● COMPLETE THE FOLLOWING:
1. In two sentences, summarize the passage on quadratic equations.
2. Please reproduce word for word the part of the passage on quadratic equations that begins at "Quadratic equations differ" and stops after "has one solution.".

● PASSAGE GIVEN:
(begin)
A quadratic equation is an equation where the power of the variable is at most 2. The following are examples of quadratic equations.

$\begin{array}{ccc}\hfill 2{x}^{2}+2x& =& 1\hfill \\ \hfill \frac{2-x}{3x+1}& =& 2x\hfill \\ \hfill \frac{4}{3}x-6& =& 7{x}^{2}+2\hfill \end{array}$

Quadratic equations differ from linear equations by the fact that a linear equation only has one solution, while a quadratic equation has at most two solutions. However, there are some special situations when a quadratic equation only has one solution.

We solve quadratic equations by factorisation, that is writing the quadratic as a product of two expressions in brackets. For example, we know that:

$\left(x+1\right)\left(2x-3\right)=2{x}^{2}-x-3.$

In order to solve:

$2{x}^{2}-x-3=0$

we need to be able to write $2{x}^{2}-x-3$ as $\left(x+1\right)\left(2x-3\right)$ , which we already know how to do. The reason for equating to zero and factoring is that if we attempt to solve it in a 'normal' way, we may miss one of the solutions. On the other hand, if we have the (non-linear) equation $f\left(x\right)g\left(x\right)=0$ , for some functions $f$ and $g$ , we know that the solution is $f\left(x\right)=0$ OR $g\left(x\right)=0$ , which allows us to find BOTH solutions (or know that there is only one solution if it turns out that $f=g$ ).
(end)
● INFORMATION SHOWN:
(begin)
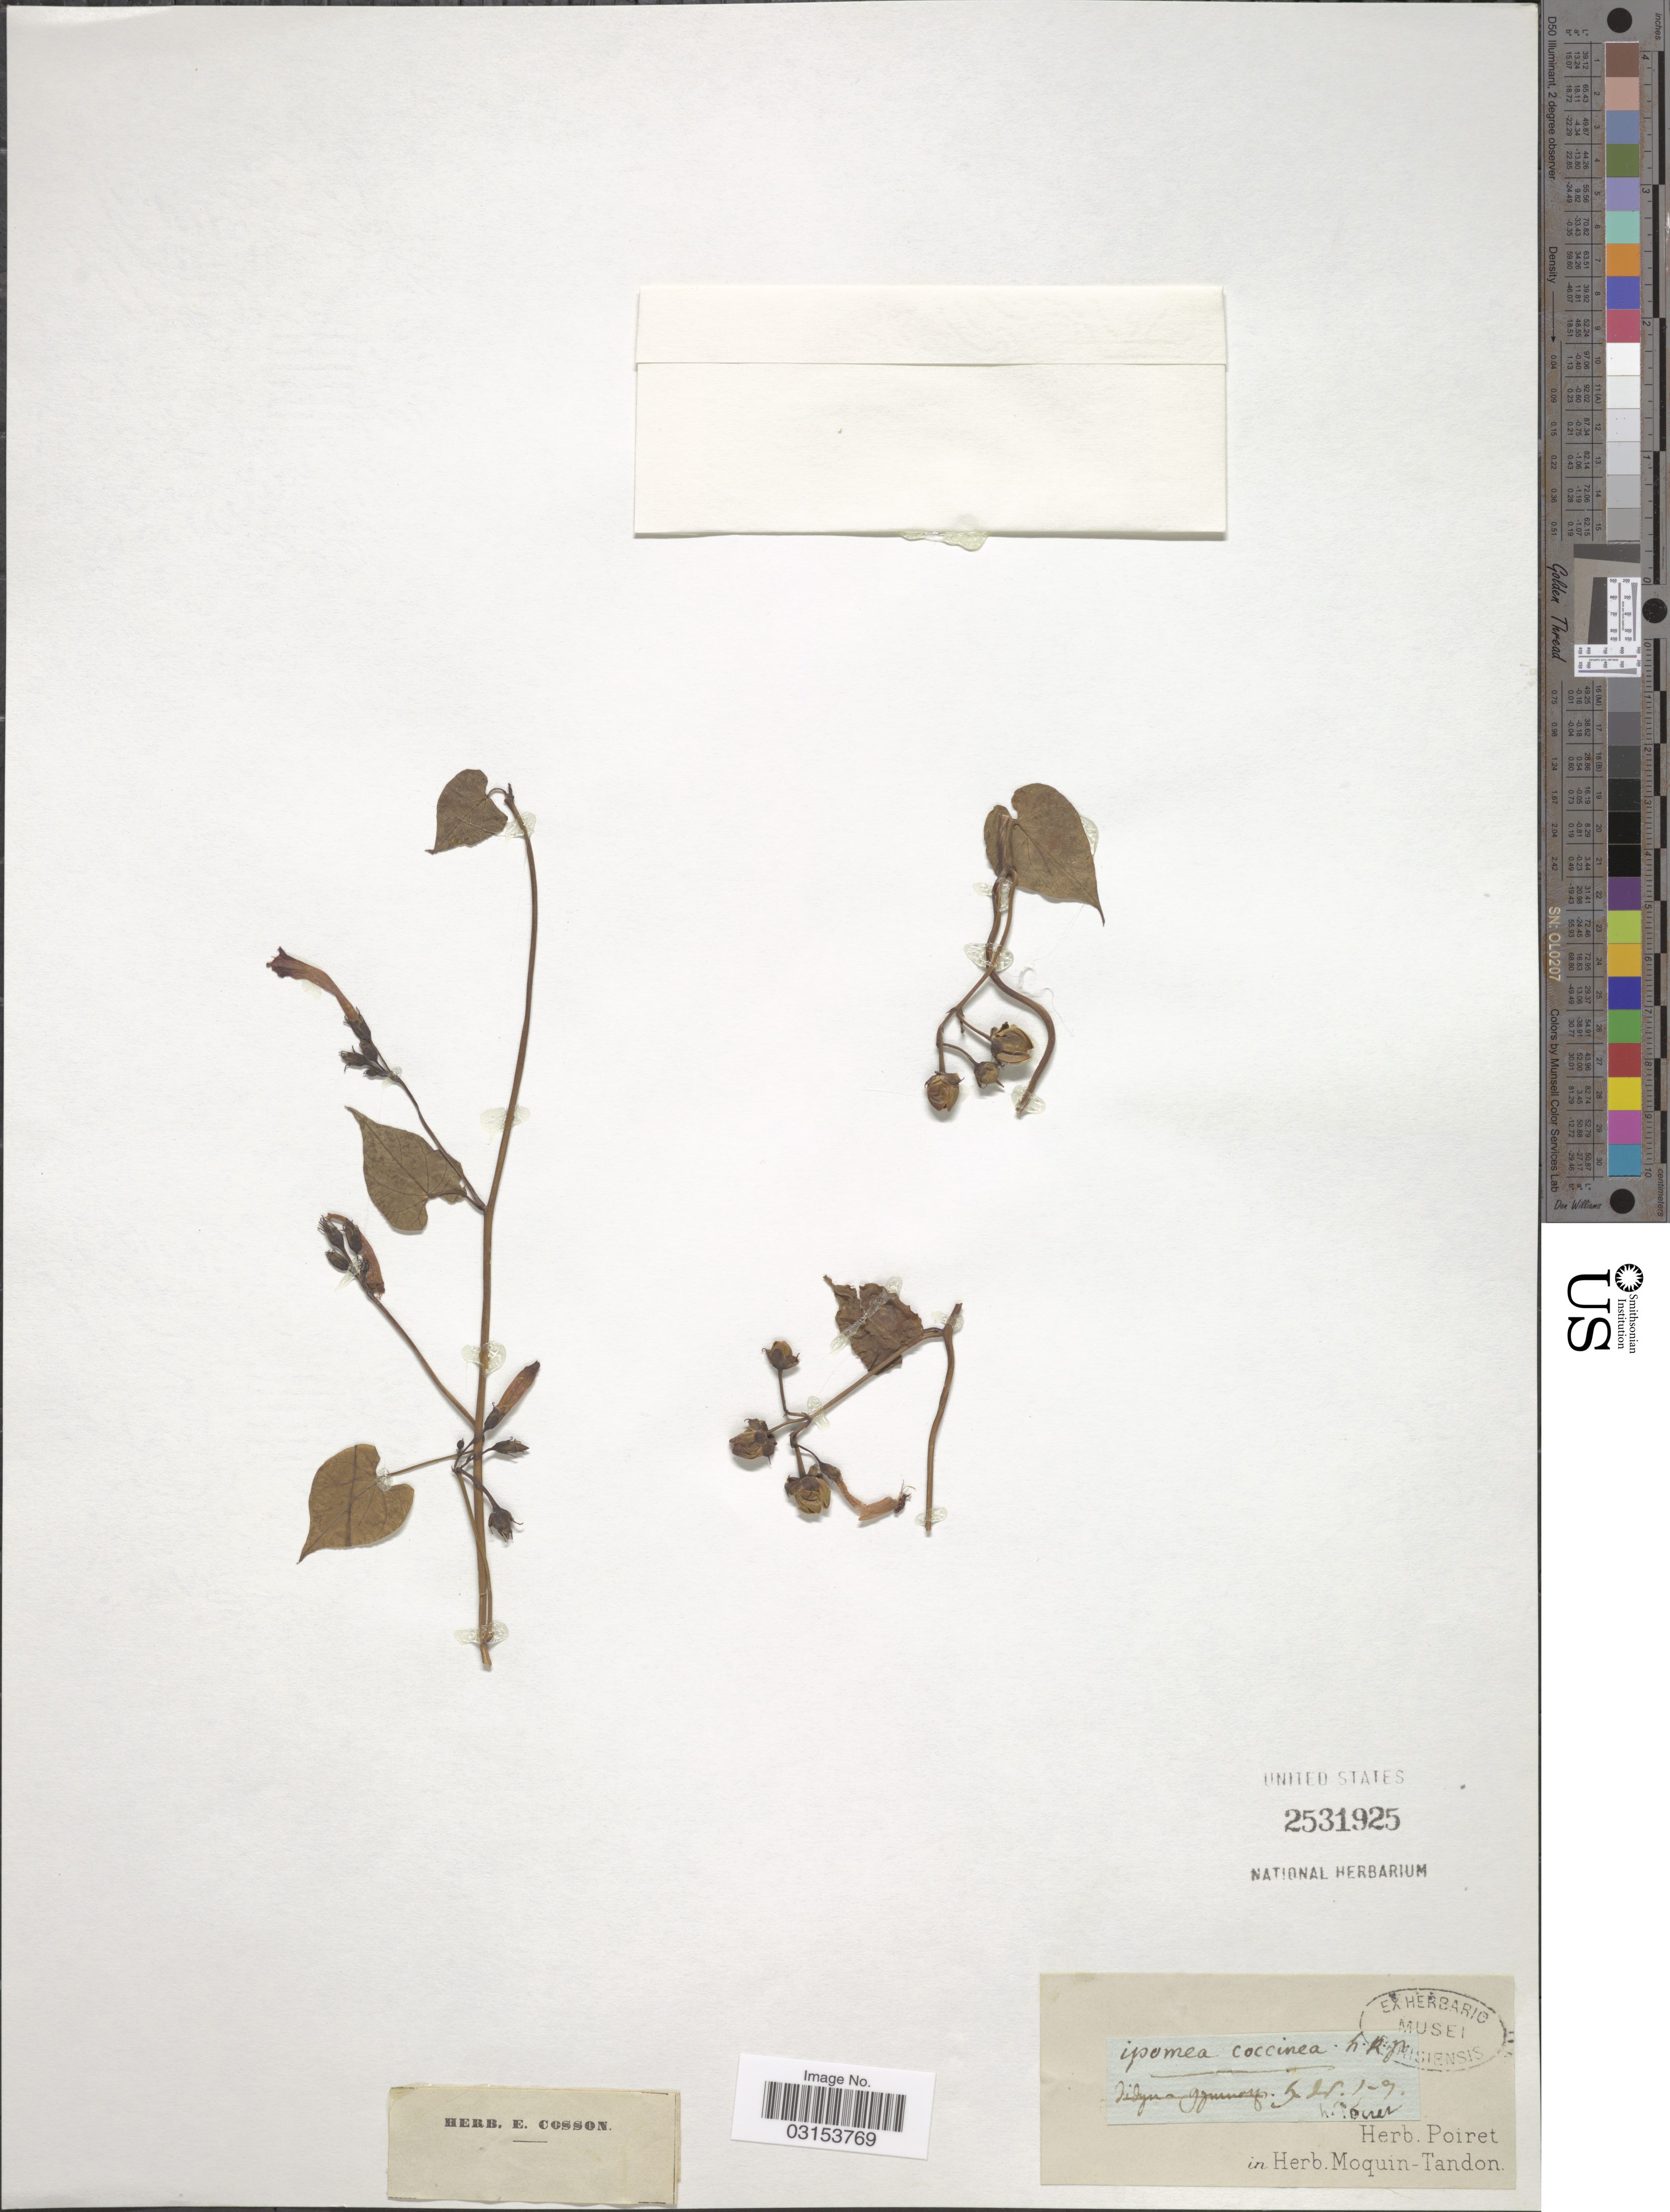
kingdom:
(end)
● SOLUTIONS PER TASK:
1. A quadratic equation is one in which the variable is raised to at most the power 2, and unlike a linear equation, which has only one solution, it has at most two solutions, though in some special situations only one. Such equations are solved by factoring, which means writing the quadratic as a product of two bracketed expressions set equal to zero, so that setting each factor to zero yields both solutions or shows that there is only one.

2.
Quadratic equations differ from linear equations by the fact that a linear equation only has one solution, while a quadratic equation has at most two solutions. However, there are some special situations when a quadratic equation only has one solution.